**** Entries shown ****

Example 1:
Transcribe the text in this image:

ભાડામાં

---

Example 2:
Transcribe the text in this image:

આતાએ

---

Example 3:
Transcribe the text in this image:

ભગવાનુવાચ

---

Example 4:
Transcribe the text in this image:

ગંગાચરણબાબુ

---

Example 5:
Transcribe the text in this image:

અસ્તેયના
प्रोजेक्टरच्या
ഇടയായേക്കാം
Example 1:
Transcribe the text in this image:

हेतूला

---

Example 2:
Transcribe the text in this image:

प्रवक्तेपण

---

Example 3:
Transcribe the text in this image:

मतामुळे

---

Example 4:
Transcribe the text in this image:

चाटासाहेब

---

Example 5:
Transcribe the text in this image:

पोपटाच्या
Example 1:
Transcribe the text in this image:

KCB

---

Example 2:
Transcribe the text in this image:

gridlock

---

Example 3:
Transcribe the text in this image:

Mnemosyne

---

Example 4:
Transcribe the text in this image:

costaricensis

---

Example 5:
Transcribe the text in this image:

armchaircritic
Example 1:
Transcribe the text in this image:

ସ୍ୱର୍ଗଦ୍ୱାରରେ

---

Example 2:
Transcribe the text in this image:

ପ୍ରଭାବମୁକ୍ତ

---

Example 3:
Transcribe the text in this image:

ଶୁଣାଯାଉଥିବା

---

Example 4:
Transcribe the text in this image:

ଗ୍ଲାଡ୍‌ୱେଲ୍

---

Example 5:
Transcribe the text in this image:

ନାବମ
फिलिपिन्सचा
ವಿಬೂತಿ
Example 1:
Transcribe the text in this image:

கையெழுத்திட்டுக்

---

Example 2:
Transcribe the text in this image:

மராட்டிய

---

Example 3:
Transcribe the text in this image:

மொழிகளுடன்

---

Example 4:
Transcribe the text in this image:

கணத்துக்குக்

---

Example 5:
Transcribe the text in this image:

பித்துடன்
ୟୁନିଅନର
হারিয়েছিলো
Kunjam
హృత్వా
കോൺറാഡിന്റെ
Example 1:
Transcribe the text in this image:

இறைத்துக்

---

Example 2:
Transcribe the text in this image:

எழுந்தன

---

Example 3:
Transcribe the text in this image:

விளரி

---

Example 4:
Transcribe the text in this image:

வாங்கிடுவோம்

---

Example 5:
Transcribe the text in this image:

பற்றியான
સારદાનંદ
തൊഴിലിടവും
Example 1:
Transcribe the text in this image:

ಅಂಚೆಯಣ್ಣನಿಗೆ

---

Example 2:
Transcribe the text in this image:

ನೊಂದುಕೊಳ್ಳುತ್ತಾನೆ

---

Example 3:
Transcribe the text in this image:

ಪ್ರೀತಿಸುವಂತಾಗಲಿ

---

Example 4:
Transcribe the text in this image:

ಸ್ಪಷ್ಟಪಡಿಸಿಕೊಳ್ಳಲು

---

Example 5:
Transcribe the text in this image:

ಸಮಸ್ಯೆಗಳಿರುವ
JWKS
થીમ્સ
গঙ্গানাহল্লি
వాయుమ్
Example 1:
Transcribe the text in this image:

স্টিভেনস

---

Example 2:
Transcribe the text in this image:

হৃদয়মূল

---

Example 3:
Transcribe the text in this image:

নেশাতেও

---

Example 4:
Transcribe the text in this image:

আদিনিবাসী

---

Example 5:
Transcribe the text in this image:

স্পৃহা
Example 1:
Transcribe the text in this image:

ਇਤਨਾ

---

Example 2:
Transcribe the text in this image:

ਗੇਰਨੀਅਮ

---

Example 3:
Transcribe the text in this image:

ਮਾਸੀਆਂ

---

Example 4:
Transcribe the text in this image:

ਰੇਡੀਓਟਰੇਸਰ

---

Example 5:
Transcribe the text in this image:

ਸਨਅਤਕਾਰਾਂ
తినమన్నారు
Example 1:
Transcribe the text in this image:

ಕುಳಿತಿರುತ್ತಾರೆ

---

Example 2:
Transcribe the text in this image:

****

**Short problem:** Edit the material above, replacing every "Transcribe" with "Copy" and leaving everything else unchanged.

**Exercise output:**
Example 1:
Copy the text in this image:

ભાડામાં

---

Example 2:
Copy the text in this image:

આતાએ

---

Example 3:
Copy the text in this image:

ભગવાનુવાચ

---

Example 4:
Copy the text in this image:

ગંગાચરણબાબુ

---

Example 5:
Copy the text in this image:

અસ્તેયના
प्रोजेक्टरच्या
ഇടയായേക്കാം
Example 1:
Copy the text in this image:

हेतूला

---

Example 2:
Copy the text in this image:

प्रवक्तेपण

---

Example 3:
Copy the text in this image:

मतामुळे

---

Example 4:
Copy the text in this image:

चाटासाहेब

---

Example 5:
Copy the text in this image:

पोपटाच्या
Example 1:
Copy the text in this image:

KCB

---

Example 2:
Copy the text in this image:

gridlock

---

Example 3:
Copy the text in this image:

Mnemosyne

---

Example 4:
Copy the text in this image:

costaricensis

---

Example 5:
Copy the text in this image:

armchaircritic
Example 1:
Copy the text in this image:

ସ୍ୱର୍ଗଦ୍ୱାରରେ

---

Example 2:
Copy the text in this image:

ପ୍ରଭାବମୁକ୍ତ

---

Example 3:
Copy the text in this image:

ଶୁଣାଯାଉଥିବା

---

Example 4:
Copy the text in this image:

ଗ୍ଲାଡ୍‌ୱେଲ୍

---

Example 5:
Copy the text in this image:

ନାବମ
फिलिपिन्सचा
ವಿಬೂತಿ
Example 1:
Copy the text in this image:

கையெழுத்திட்டுக்

---

Example 2:
Copy the text in this image:

மராட்டிய

---

Example 3:
Copy the text in this image:

மொழிகளுடன்

---

Example 4:
Copy the text in this image:

கணத்துக்குக்

---

Example 5:
Copy the text in this image:

பித்துடன்
ୟୁନିଅନର
হারিয়েছিলো
Kunjam
హృత్వా
കോൺറാഡിന്റെ
Example 1:
Copy the text in this image:

இறைத்துக்

---

Example 2:
Copy the text in this image:

எழுந்தன

---

Example 3:
Copy the text in this image:

விளரி

---

Example 4:
Copy the text in this image:

வாங்கிடுவோம்

---

Example 5:
Copy the text in this image:

பற்றியான
સારદાનંદ
തൊഴിലിടവും
Example 1:
Copy the text in this image:

ಅಂಚೆಯಣ್ಣನಿಗೆ

---

Example 2:
Copy the text in this image:

ನೊಂದುಕೊಳ್ಳುತ್ತಾನೆ

---

Example 3:
Copy the text in this image:

ಪ್ರೀತಿಸುವಂತಾಗಲಿ

---

Example 4:
Copy the text in this image:

ಸ್ಪಷ್ಟಪಡಿಸಿಕೊಳ್ಳಲು

---

Example 5:
Copy the text in this image:

ಸಮಸ್ಯೆಗಳಿರುವ
JWKS
થીમ્સ
গঙ্গানাহল্লি
వాయుమ్
Example 1:
Copy the text in this image:

স্টিভেনস

---

Example 2:
Copy the text in this image:

হৃদয়মূল

---

Example 3:
Copy the text in this image:

নেশাতেও

---

Example 4:
Copy the text in this image:

আদিনিবাসী

---

Example 5:
Copy the text in this image:

স্পৃহা
Example 1:
Copy the text in this image:

ਇਤਨਾ

---

Example 2:
Copy the text in this image:

ਗੇਰਨੀਅਮ

---

Example 3:
Copy the text in this image:

ਮਾਸੀਆਂ

---

Example 4:
Copy the text in this image:

ਰੇਡੀਓਟਰੇਸਰ

---

Example 5:
Copy the text in this image:

ਸਨਅਤਕਾਰਾਂ
తినమన్నారు
Example 1:
Copy the text in this image:

ಕುಳಿತಿರುತ್ತಾರೆ

---

Example 2:
Copy the text in this image:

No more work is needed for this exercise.